A recent study, the "Employee Wellbeing Index", shows an interesting change in the way people view work

Work Results Have Become the Main Motivation for Romanians in 2025
Work Results Have Become the Main Motivation for Romanians in 2025

and , 17.03.2026, 19:32

A recent study, the “Employee Wellbeing Index”, conducted by RoCoach and Novel Research, shows an interesting change in the way people view work. For the first time, the meaning and results of work have become the main source of motivation for employees. Almost 27.5% of respondents say that they are motivated by the fact that what they do has value and produces results, surpassing the importance of salary and material benefits, which are in second place, by approximately 19.3%. The report shows that, in addition to the meaning of work, stability and autonomy are important factors for employee engagement.

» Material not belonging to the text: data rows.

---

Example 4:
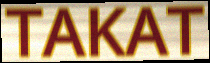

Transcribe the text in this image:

TAKAT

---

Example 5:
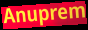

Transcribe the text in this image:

Anuprem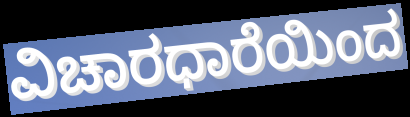
ವಿಚಾರಧಾರೆಯಿಂದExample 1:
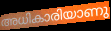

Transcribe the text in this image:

അധികാരിയാണു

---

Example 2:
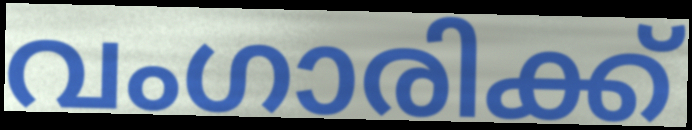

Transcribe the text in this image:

വംഗാരിക്ക്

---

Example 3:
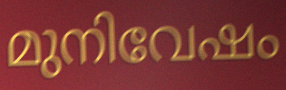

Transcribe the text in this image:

മുനിവേഷം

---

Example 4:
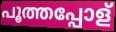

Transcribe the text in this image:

പൂത്തപ്പോള്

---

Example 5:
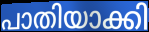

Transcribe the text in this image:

പാതിയാക്കിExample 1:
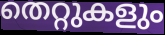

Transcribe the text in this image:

തെറ്റുകളും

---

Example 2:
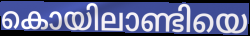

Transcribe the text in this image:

കൊയിലാണ്ടിയെ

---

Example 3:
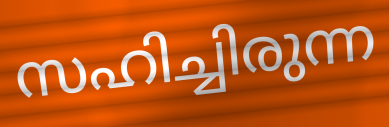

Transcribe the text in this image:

സഹിച്ചിരുന്ന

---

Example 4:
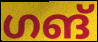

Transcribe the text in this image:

ഗങ്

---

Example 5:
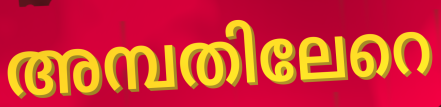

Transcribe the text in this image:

അമ്പതിലേറെ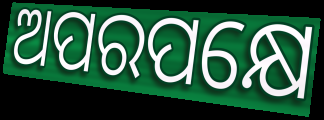
ଅପରପକ୍ଷେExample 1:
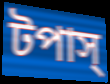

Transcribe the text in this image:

টপাস্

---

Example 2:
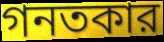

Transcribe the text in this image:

গনতকার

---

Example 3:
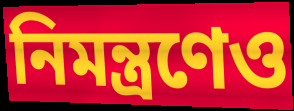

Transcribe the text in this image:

নিমন্ত্রণেও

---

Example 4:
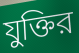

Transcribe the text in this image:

যুক্তির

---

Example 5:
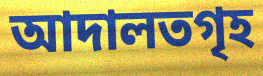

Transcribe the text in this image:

আদালতগৃহ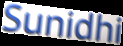
Sunidhi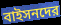
বাইসনদের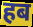
हब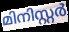
മിനിസ്റ്റർ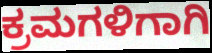
ಕ್ರಮಗಳಿಗಾಗಿ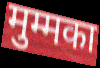
मुम्मकाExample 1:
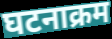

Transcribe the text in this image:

घटनाक्रम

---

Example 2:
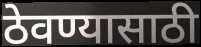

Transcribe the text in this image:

ठेवण्यासाठी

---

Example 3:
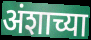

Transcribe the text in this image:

अंशाच्या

On the other hand, the main sources of demotivation are not necessarily related to the workload or technology, but especially to the relationship between the employee and the organization. Lack of recognition, lack of clarity in decisions or internal conflicts strongly affect the well-being of employees. Marian Marcu from Novel Research spoke to us about the context of this study:

“The first thing I want to say is related to the context. No company exists in a bell jar, and neither do employees live in a vacuum. I live in Romania in 2026. When a person comes to the office on Monday morning, they do not leave behind everything that happened over the weekend. … In our analyses, job instability emerged as one of the top 4 factors that exhaust people, and stands shoulder to shoulder with excessive workload and deadline pressure. Probably one of the clearest things the study showed us is that people are extremely sensitive to fairness… And where does frustration come from? Obviously it does not appear out of the blue. It is fed day by day from what we see in the public space… Housing, health, income predictability, all should be the responsibility of public policies. When they are not delivered, the pressure falls on the employer and from there directly on the employee. And my conclusion is simple: well-being at work is not only solved in the organization, but is built in society. …”

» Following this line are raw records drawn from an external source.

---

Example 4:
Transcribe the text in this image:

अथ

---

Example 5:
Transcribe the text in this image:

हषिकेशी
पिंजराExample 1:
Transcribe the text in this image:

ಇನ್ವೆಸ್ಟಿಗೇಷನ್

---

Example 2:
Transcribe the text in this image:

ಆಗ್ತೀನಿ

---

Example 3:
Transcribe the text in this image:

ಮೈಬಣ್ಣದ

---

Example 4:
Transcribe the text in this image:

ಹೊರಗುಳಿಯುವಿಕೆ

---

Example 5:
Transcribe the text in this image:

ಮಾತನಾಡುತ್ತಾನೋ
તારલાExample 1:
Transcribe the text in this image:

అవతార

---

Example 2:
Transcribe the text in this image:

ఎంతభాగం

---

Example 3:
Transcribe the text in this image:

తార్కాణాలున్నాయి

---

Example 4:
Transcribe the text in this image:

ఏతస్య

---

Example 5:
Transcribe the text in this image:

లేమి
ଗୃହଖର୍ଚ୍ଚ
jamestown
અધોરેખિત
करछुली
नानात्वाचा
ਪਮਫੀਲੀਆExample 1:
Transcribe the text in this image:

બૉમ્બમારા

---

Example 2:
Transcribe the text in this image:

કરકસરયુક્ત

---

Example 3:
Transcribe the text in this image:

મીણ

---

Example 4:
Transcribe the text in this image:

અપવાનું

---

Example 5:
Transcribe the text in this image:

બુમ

Mihai Stănescu from RoCoach gave us explanations about the results obtained by the study:

“Imagine a car driving at a good speed on the highway, but the car engine is already very hot. The car is running, but if you look at the temperature from time to time, at some point a breakdown will surely occur. This is what the Romanian employee well-being index that we have been doing since last year shows. The system seems to be working. Employees work, companies deliver, the results are there. But just below the surface there is a very high tension. The overall score is around 70 out of 100, which simply means an area of fragile balance. Approximately one in four employees is in the burnout risk zone. This does not mean that people no longer want to work, quite the opposite. It means that many are moving forward with responsibility and with great effort, but sometimes without enough emotional energy behind it. …”

Regarding professional exhaustion, or burnout, the study shows that one in four Romanian employees was on the verge of this state in 2025. The study shows that the most common causes are too much work (23.3%), constant pressure of deadlines (19.6%), and lack of balance between work and personal life (16.4%). What kind of expectations and demands do Romanian employees have from the system and employers? Mihai Stănescu tells us:

“… What surprised me a lot is the degree of pragmatism with which people define well-being at work. I’m not talking about spectacular things or exotic, out-of-the-ordinary benefits. I’m talking about extremely simple things: clarity, fair rules, autonomy and respect. Many employees actually say the same thing, that it’s not necessarily the work or the amount of work that’s the problem. People are used to effort in Romania. The problem arises when the rules are not clear, when priorities change from one day to the next or when you feel like you’re pulling without knowing in which direction. And here comes the nice surprise: people don’t ask for miracles. … … They ask for something very simple: clear rules, decisions that have coherence, and people who listen to them, meaning managers and bosses who listen. … But when people feel that the system is not fair or that their personal voice doesn’t matter, the relationship starts to cool down, a distance is formed.”

Employees are looking for their work to have meaning, not just financial benefits:

“The data from the index shows that more and more employees say that the meaning of their work and the results they see motivate them more than the salary. The salary remains important, obviously, but people are starting to ask themselves something very important, I don’t know how to say it in a human way: why am I putting in so much effort? … people in Romania want to feel that their work actually produces something real, that it helps someone, helps a client, develops a product, that it leaves something behind. And I think that here we see a sign of the labor market maturing. . . ”

How demotivation occurs among Romanian employees is also told to us by Mihai Stănescu from RoCoach:

“The idea with demotivation is as follows: in many organizations, this demotivation does not necessarily come from the volume, from how much work is being done. Rather, what we found is that it comes from three very clear things. Lack of recognition. Lack of clarity. And implicitly, internal conflicts…”

The conclusion of the Romanian employee well-being index at the end of 2025 shows that, for more and more Romanians, work is no longer just a source of income, but must have meaning, recognition and a healthy balance with personal life.